Chitosan Coated Liposomes for Non-Invasive Brain Delivery in Zebra Finch: Formulation Optimization and Evidence of Blood Brain Barrier Traversal

Abstract

Zebra finches are a well-established neuroscience model for studying learning and vocalization, yet minimally invasive strategies for delivering pharmacological agents to their brain remain limited. Nanoparticle-based drug delivery systems, particularly liposomes, offer a biocompatible and membrane-mimetic platform that has demonstrated blood–brain barrier (BBB) penetration in mammalian models; however, their ability to access brain tissue in zebra finches has not been previously established. In this study, fluorescently labelled liposomes were formulated using ethanol injection and characterized for size, stability, and morphology using dynamic light scattering, zeta potential measurements, and scanning electron microscopy to confirm the formation of stable vesicular structures. Optimization of the formulation reduced liposome diameter to 67 nm ± 1.53 SEM, significantly smaller than earlier preparations with a size of 85 nm ± 3.76 SEM (p < 0.01), with no significant size increase observed over 30 days, demonstrating stability.
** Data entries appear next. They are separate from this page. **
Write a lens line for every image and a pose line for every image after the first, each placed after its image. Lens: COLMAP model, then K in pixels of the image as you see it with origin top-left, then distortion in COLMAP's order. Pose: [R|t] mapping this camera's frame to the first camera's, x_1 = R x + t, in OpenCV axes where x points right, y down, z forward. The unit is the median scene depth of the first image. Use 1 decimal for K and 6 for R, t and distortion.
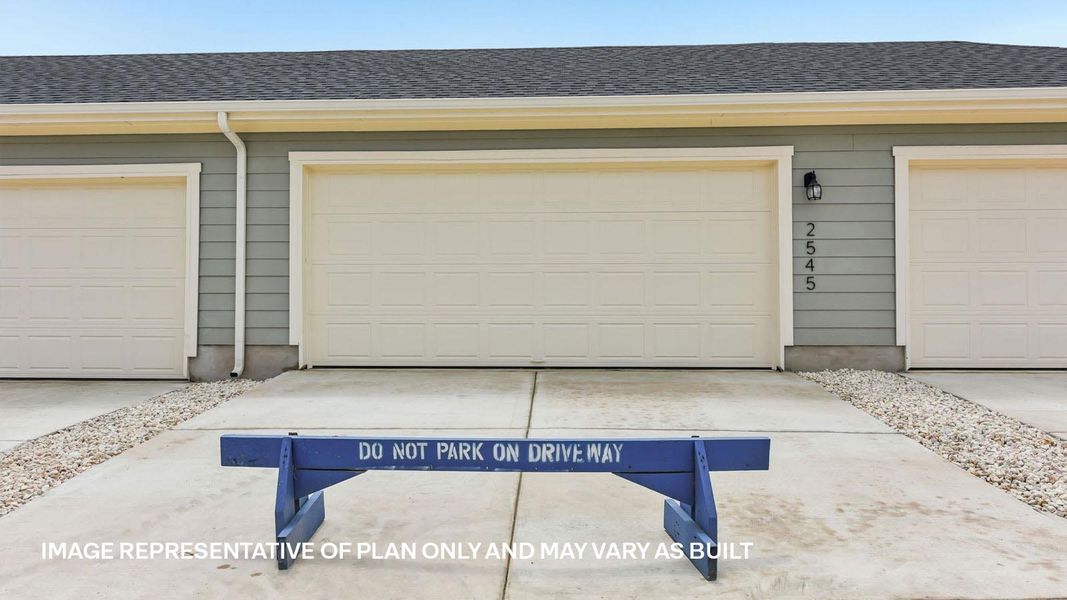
lens RADIAL K [[685.3, 0, 530.8], [0, 685.3, 287.8], [0, 0, 1]] dist [-0.003316, -0.000493]
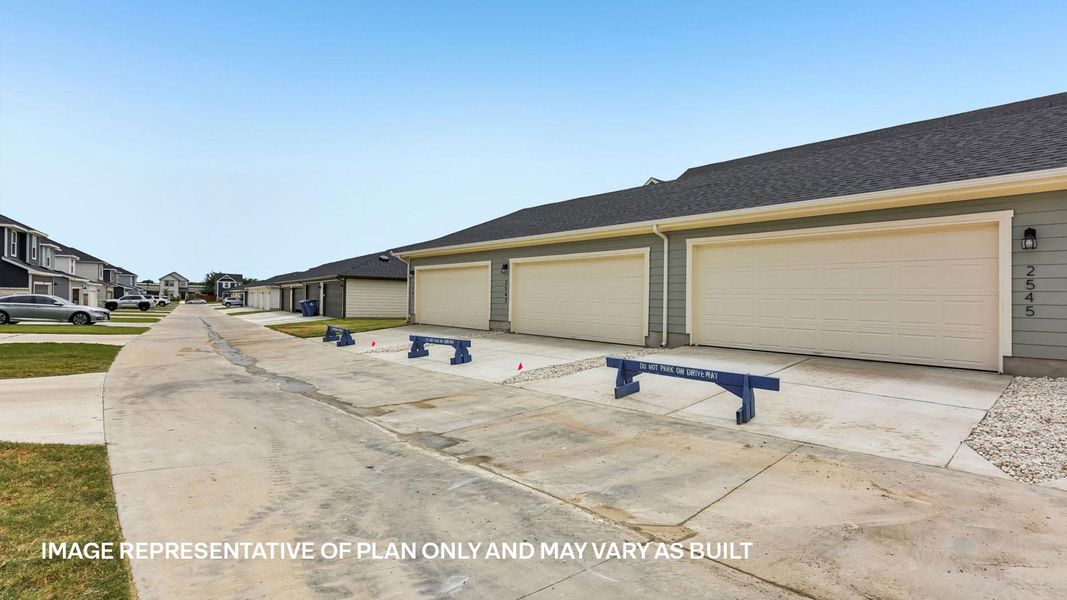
lens RADIAL K [[432.2, 0, 533.5], [0, 432.2, 300.0], [0, 0, 1]] dist [-0.003186, -0.000298]
pose [[0.687323, 0.009403, -0.726291, 0.360906], [-0.008449, 0.999952, 0.004950, -0.024816], [0.726303, 0.002734, 0.687369, -0.289154]]
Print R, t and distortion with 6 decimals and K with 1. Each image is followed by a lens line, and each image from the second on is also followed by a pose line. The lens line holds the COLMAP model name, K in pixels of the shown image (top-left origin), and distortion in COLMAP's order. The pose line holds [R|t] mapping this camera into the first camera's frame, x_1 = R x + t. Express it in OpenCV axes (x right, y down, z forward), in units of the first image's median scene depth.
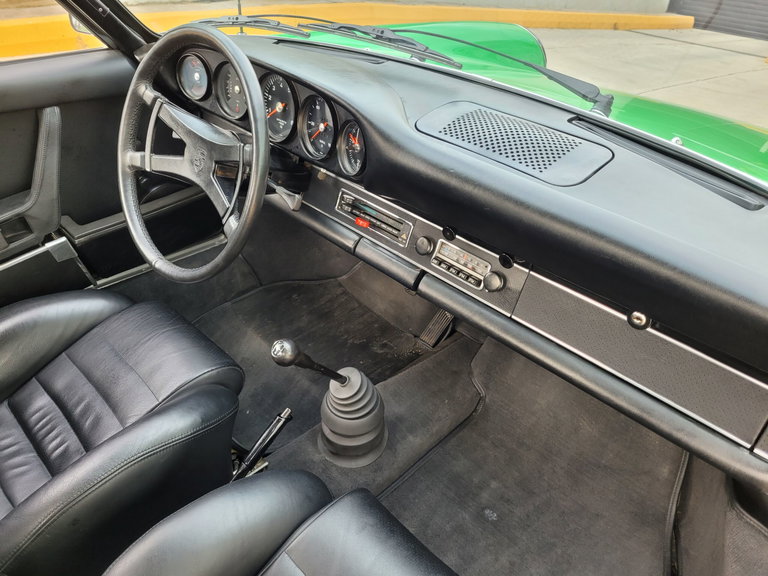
lens RADIAL K [[586.6, 0, 384.0], [0, 586.6, 288.0], [0, 0, 1]] dist [0.002135, 0.000749]
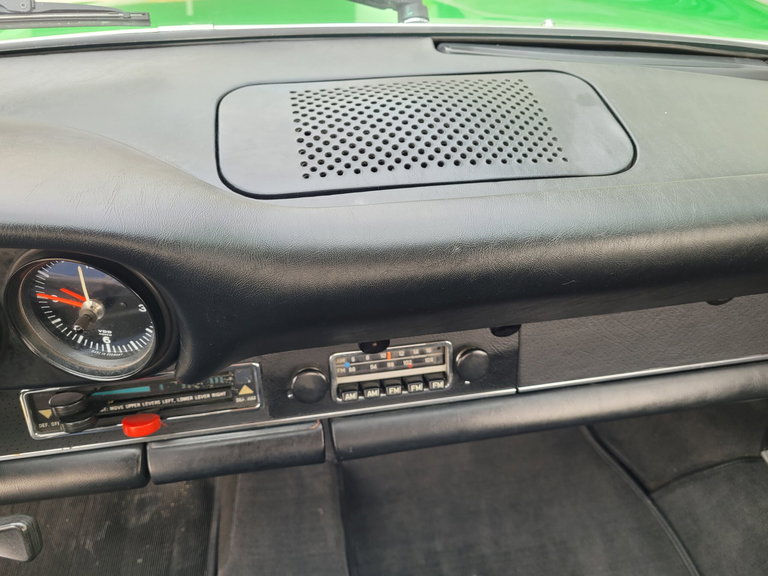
lens RADIAL K [[586.6, 0, 384.0], [0, 586.6, 288.0], [0, 0, 1]] dist [0.002135, 0.000749]
pose [[0.575204, -0.564252, 0.592250, -0.130709], [0.475157, 0.819814, 0.319577, -0.242235], [-0.665857, 0.097590, 0.739669, 0.521878]]
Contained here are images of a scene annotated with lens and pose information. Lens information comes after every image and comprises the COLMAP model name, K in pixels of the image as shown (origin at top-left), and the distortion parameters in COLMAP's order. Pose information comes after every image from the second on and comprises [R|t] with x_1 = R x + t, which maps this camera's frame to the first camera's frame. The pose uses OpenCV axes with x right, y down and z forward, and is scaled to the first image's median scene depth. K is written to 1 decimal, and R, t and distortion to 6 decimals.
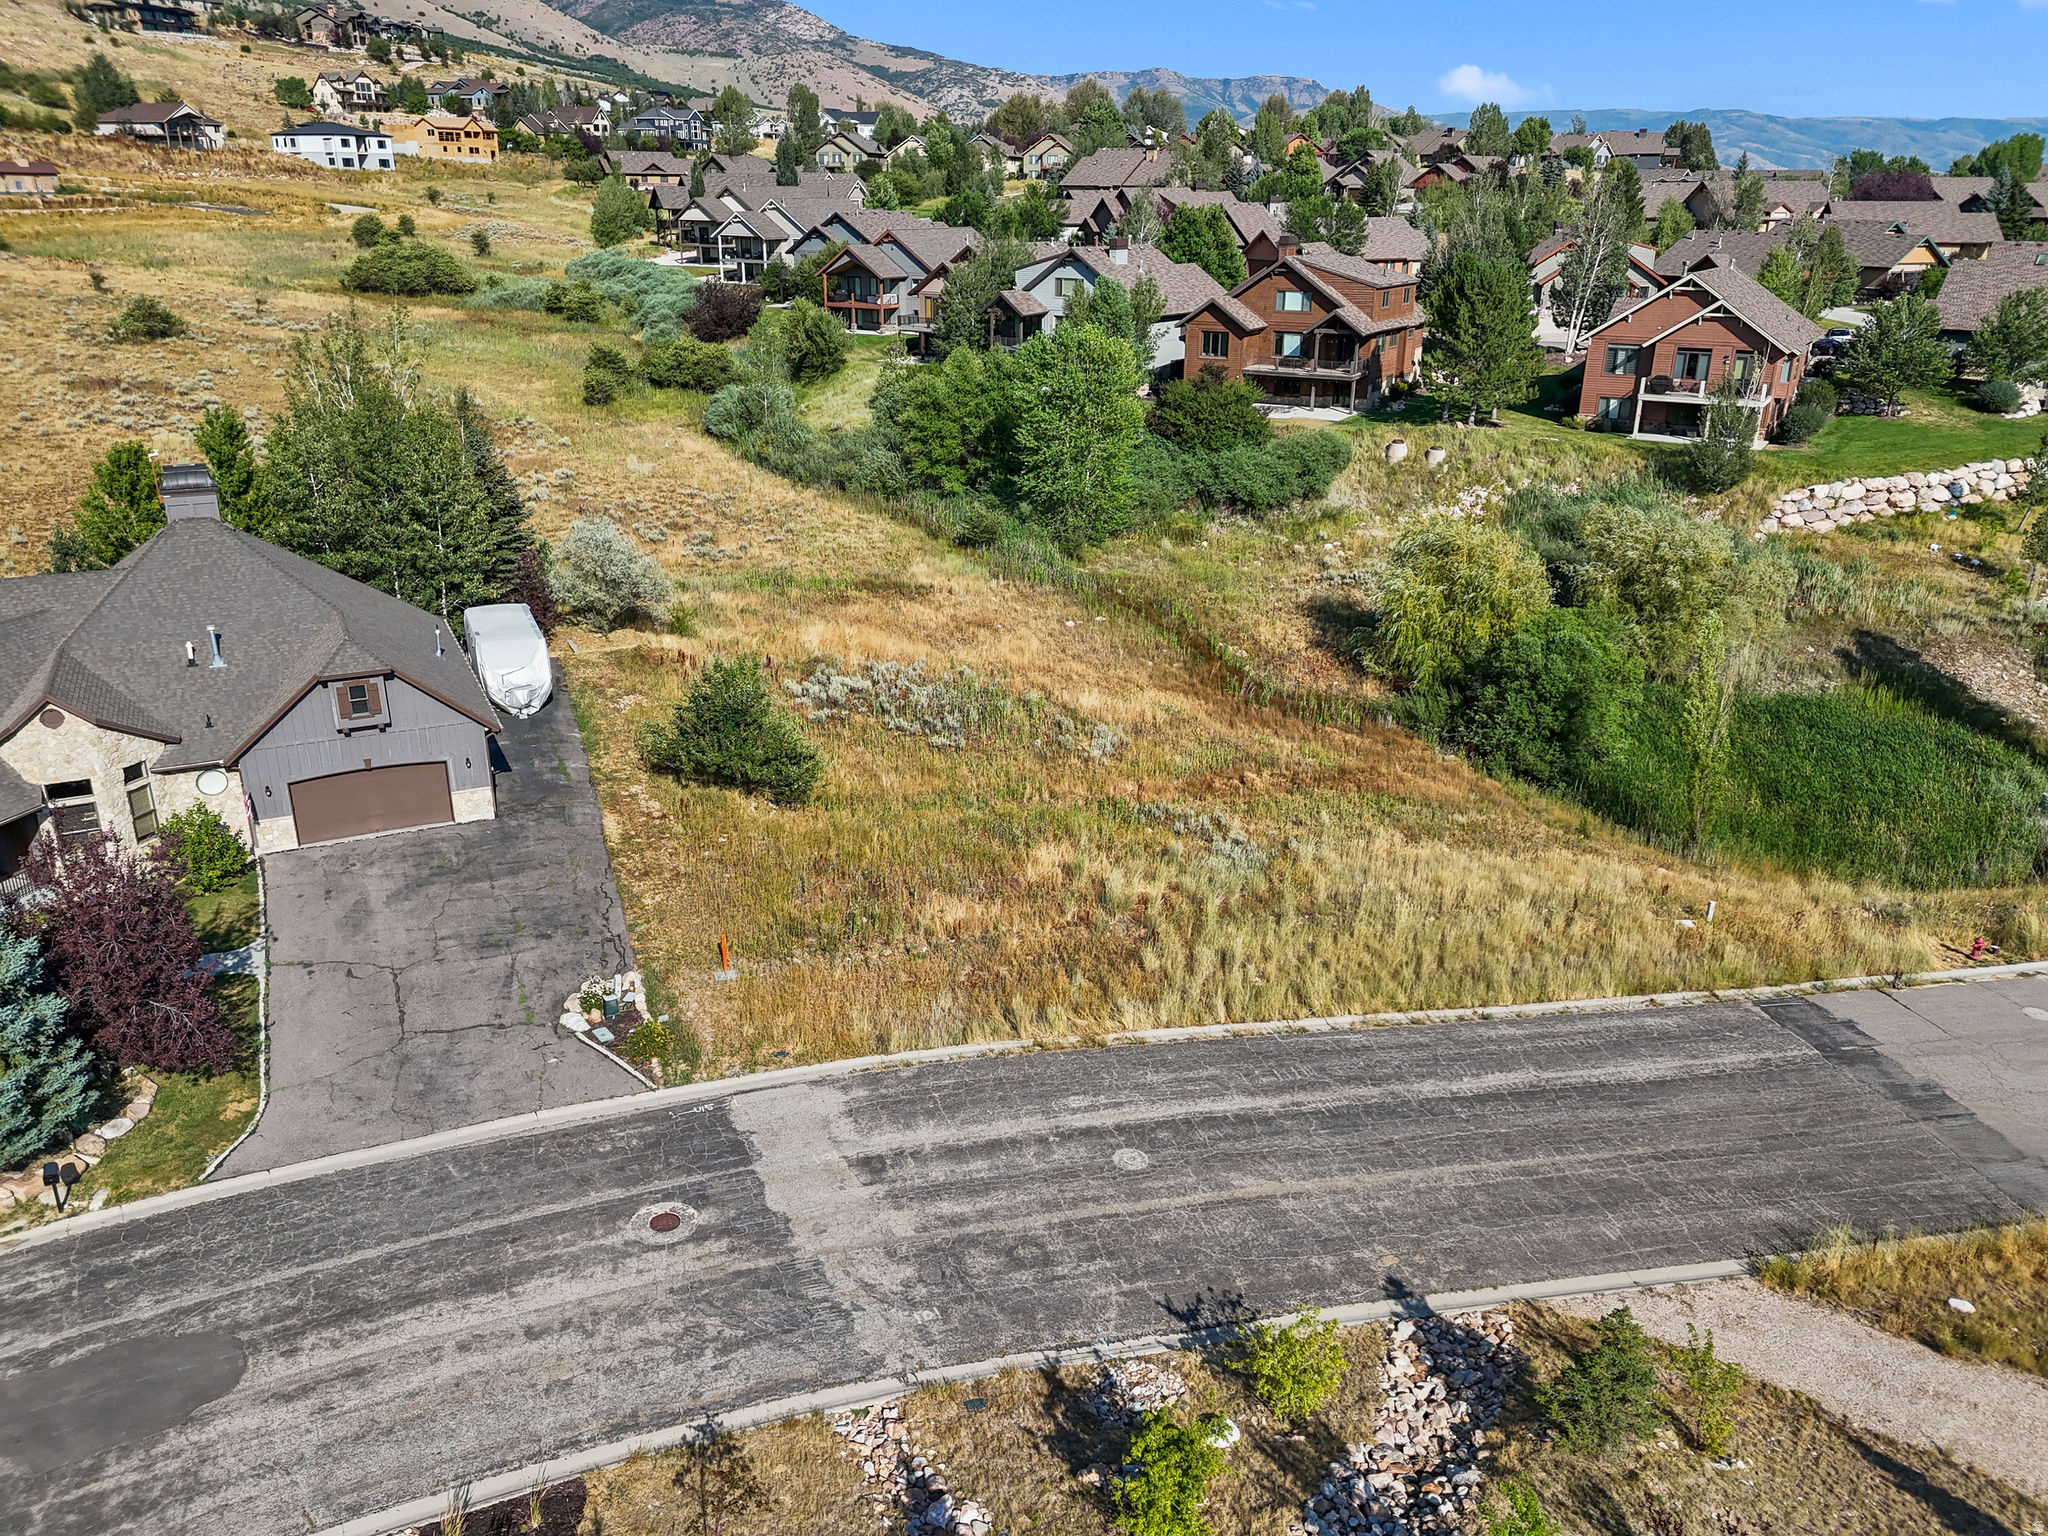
lens RADIAL K [[1518.6, 0, 1024.0], [0, 1518.6, 768.0], [0, 0, 1]] dist [0.080083, -0.082552]
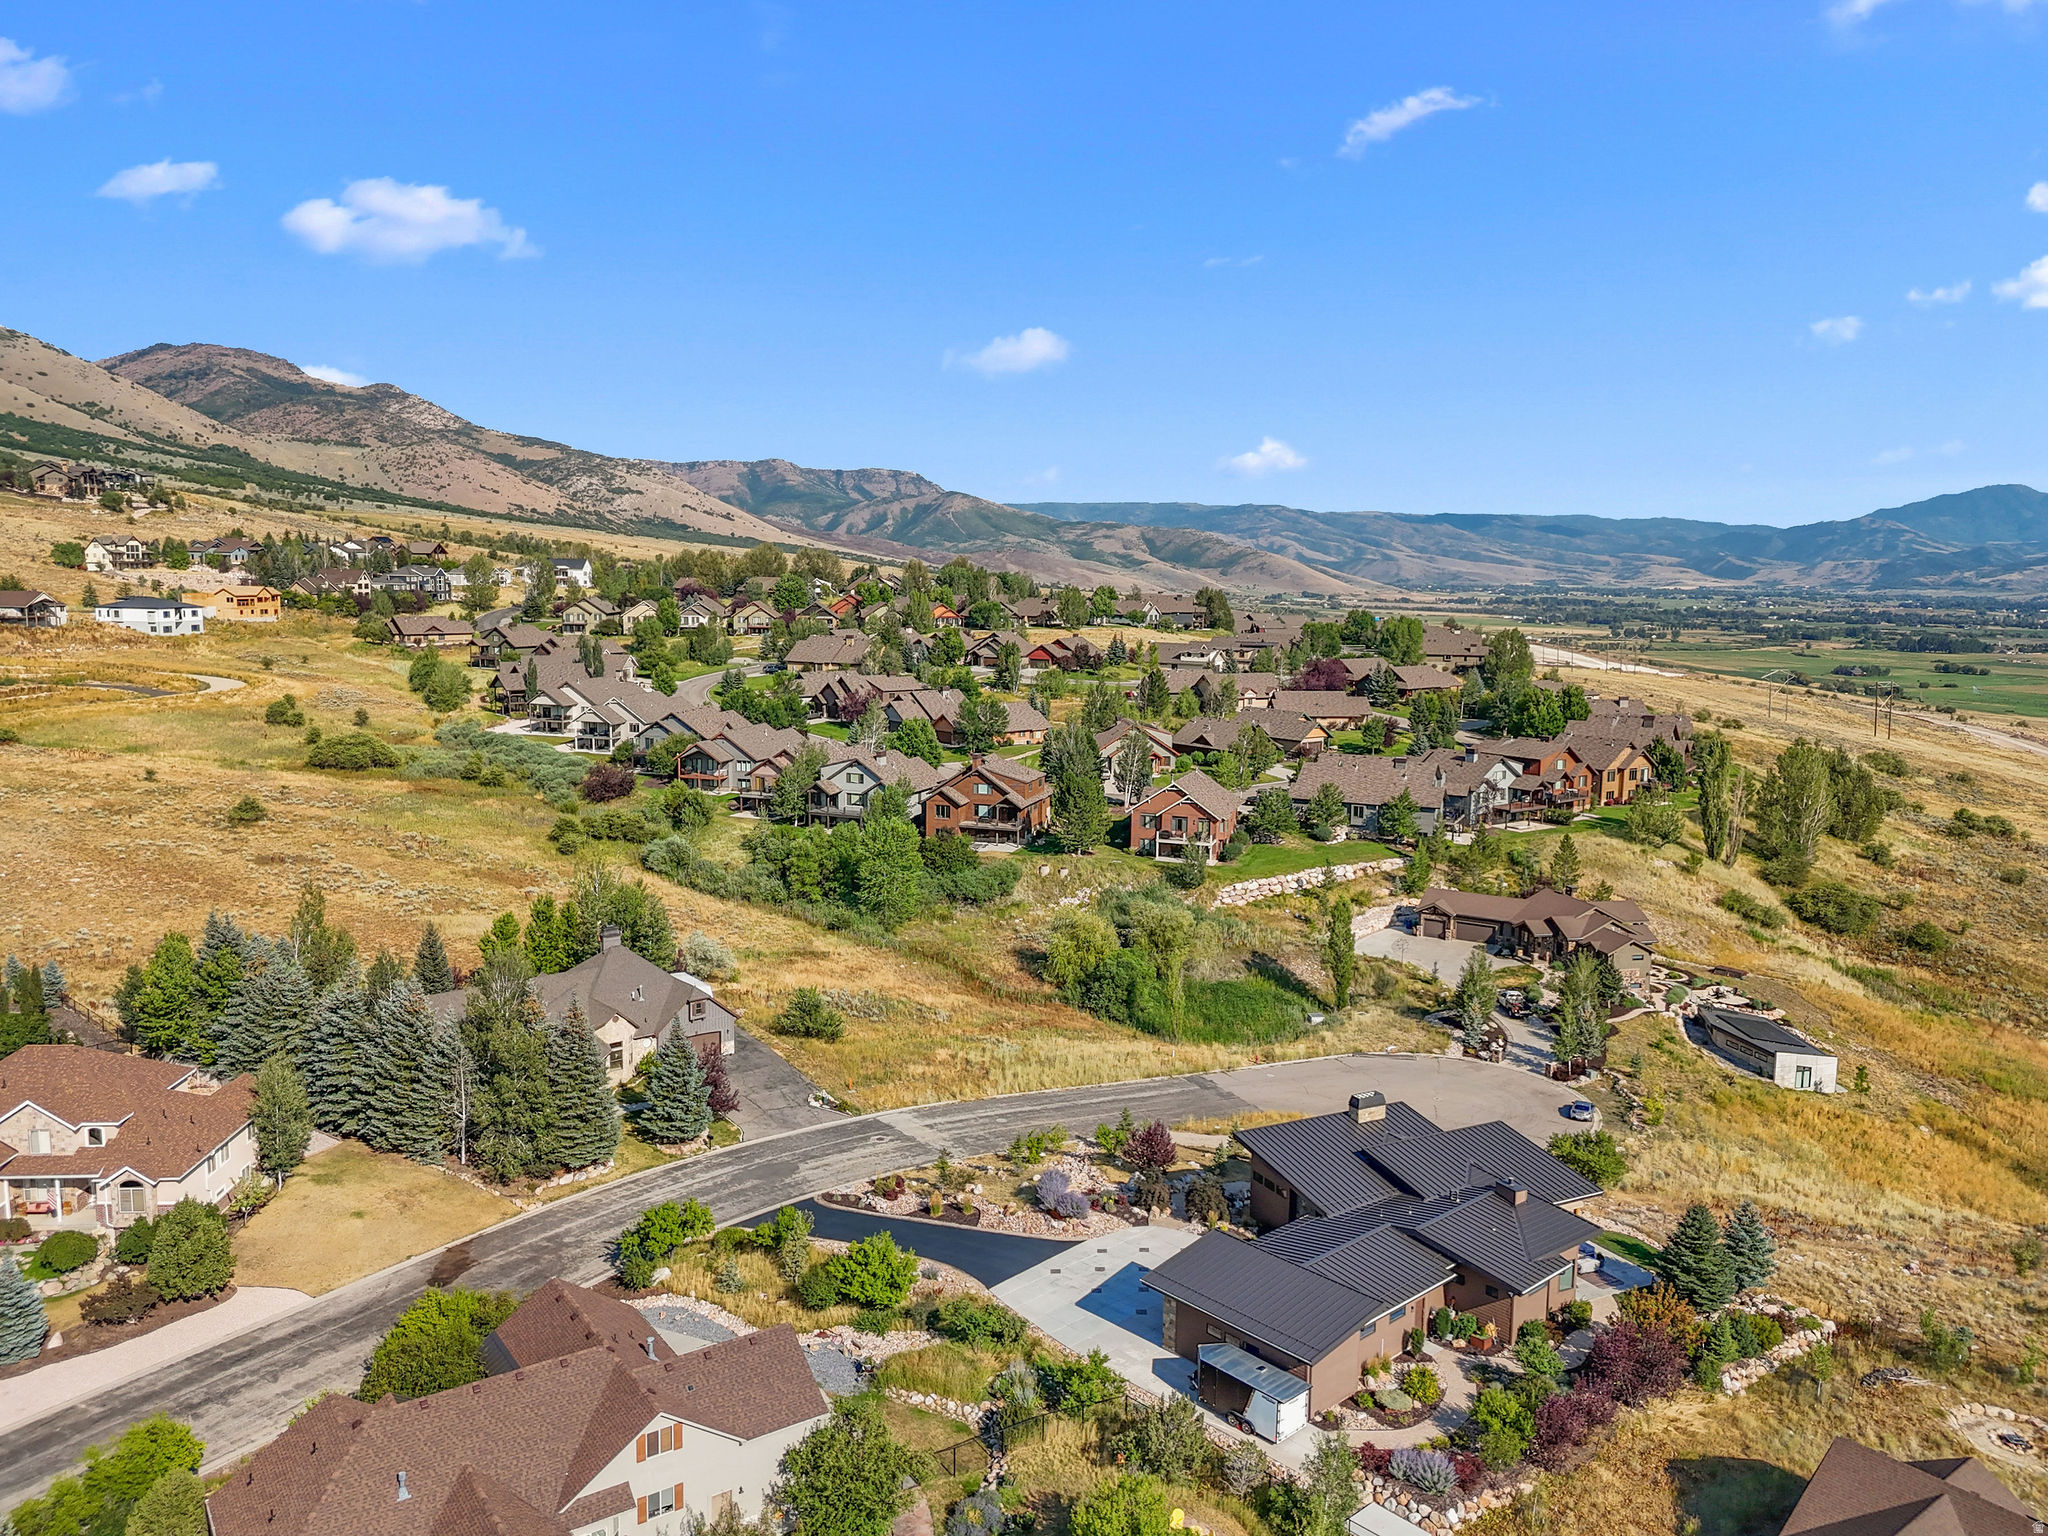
lens RADIAL K [[1518.6, 0, 1024.0], [0, 1518.6, 768.0], [0, 0, 1]] dist [0.080083, -0.082552]
pose [[0.971170, -0.025621, 0.237008, -0.224139], [0.077908, 0.973728, -0.213974, 0.074614], [-0.225299, 0.226269, 0.947651, -0.810782]]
Following intravenous administration, brain tissues were analyzed by confocal fluorescence microscopy with z-stack reconstruction to localize liposome-derived lipid signals relative to blood vessels and parenchyma. Injected birds exhibited significantly higher fluorescence intensity in both brain vasculature and parenchyma compared with controls, and threedimensional reconstructions revealed dye colocalization outside blood vessels, indicating extravasation and BBB crossing. Moreover, the visualization of intact vesicular structures using scanning electron microscope further supported the claim that the colocalized entities are in fact liposomes. These findings show that systemically administered liposomes can successfully cross the zebra finch BBB and reach brain tissue while maintaining structural integrity. This delivery approach provides a reliable and minimally invasive platform for future pharmacological and neurobiological interventions in this model.